Iwerks got to explore this notion further at a USC panel discussion last week with Ed Catmull, Dennis Muren, Richard Edlund, John Knoll and Scott Farrar. "Dennis is very visionary when it comes to what is the core part of the frame, what is the core part of the scene," Iwerks offers. "There are so many more tools to learn today, but I asked the panel the other night how important it is to know the traditional aspects of film -- of art. Your basic knowledge of figure drawing and composition and lighting and shading. Dennis was the first to say that it is imperative. Without it, you don't have a good shot. It's like saying, you're going to be able to write a book and not know the alphabet."
Iwerks says she had the most fun deconstructing Jurassic Park, which only embraced CG after Muren proved the dinosaurs could be realistically portrayed. "And I think Transformer s seems really impressive in the amount of detail of each Transformer. Every single one of those pieces has to be animated, lit, rendered -- it's crazy. You look at each image and the technology is so powerful that they could create those films."
Meanwhile, Muren only began to realize the significance of ILM's achievements when the company was awarded the National Medal of Technology by President Bush a few years back. "It was pretty weird seeing [the documentary] from my point of view because every day is just a day of work," he suggests. "And it almost takes an outsider to see it and put it together. It's a lot of people doing some really amazing things with a deadline. I think that's one of the real reasons it's different from other industries. Whatever we want to try and innovate, if it doesn't get done in time, that's the end of it and it's over. It's not like a research lab. I think that has inspired people to work harder and smarter and constrain themselves within the confines of money and time but to actually accomplish something at the end of it.
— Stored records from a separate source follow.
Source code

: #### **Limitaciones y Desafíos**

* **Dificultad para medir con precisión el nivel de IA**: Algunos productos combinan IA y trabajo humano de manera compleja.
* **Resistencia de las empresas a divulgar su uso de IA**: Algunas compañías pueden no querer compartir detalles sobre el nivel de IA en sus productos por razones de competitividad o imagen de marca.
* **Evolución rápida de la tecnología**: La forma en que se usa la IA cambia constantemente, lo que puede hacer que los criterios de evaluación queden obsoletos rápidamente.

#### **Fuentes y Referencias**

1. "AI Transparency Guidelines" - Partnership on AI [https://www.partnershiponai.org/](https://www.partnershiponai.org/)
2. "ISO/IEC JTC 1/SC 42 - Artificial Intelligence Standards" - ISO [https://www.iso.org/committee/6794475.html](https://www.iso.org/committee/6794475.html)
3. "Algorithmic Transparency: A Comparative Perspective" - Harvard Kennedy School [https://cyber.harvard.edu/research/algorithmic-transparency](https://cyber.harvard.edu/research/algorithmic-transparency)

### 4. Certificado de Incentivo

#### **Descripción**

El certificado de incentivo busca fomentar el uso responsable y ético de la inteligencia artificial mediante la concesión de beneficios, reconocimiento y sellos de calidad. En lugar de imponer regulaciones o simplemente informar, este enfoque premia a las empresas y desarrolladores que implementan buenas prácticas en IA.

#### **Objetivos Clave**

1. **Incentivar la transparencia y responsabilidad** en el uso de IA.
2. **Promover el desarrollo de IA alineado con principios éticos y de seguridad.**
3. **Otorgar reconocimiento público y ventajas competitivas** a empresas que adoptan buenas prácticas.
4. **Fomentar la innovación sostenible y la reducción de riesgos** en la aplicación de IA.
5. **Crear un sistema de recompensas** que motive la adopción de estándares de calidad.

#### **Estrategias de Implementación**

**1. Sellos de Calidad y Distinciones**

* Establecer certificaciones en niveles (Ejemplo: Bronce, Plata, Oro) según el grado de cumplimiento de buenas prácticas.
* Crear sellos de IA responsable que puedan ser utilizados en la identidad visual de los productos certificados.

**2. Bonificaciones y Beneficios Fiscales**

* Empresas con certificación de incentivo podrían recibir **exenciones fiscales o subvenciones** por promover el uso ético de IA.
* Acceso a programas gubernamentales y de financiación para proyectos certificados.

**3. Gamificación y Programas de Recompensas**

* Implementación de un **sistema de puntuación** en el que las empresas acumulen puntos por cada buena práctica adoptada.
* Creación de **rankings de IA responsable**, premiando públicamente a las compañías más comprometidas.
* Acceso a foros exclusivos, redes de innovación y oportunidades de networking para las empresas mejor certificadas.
"Being outside of LA has also helped because we're like this separator from the industry in some ways and people aren't hunting around for other jobs or giving secrets somewhere else. We're much more focused on two things: our job and our families. And the job perpetuates itself working with the same people year after year and the same toolset, modifying it. There's not a lot of relearning: everything is built off what we've done before. That's what I like about it.
"I always thought that the breakthrough film was Terminator 2 because we had to get so many things in place with the digital comp'ing and all the CG stuff and to be able to deliver it on time and on budget was unheard of. And that prepared us for Jurassic; and the audience could see it in Jurassic because they got dinosaurs, whereas in T2 it's kind of odd with this shape-changing mercury thing. But things were in place between those two movies and T2 was actually written for CG."
And what does Muren envision as the next breakthroughs? "I see incremental things that are happening and helping, getting closer to digital people and I am personally a fan of 3-D stereo, although I don't think Hollywood is really doing a good job with it at the moment. I hope it survives long enough to make really immersive movies. It has a much better opportunity of connecting the movie experience to the audience more than it does right now. And I'm also for the high frame rate. I'm knocked out about it. I have a Sony LCD at home and love the higher frame rate. In looking at a Blu-ray of something like Gone with the Wind, it's like being on the set and I like that."
Bill Desowitz is senior editor of AWN & VFXWorld.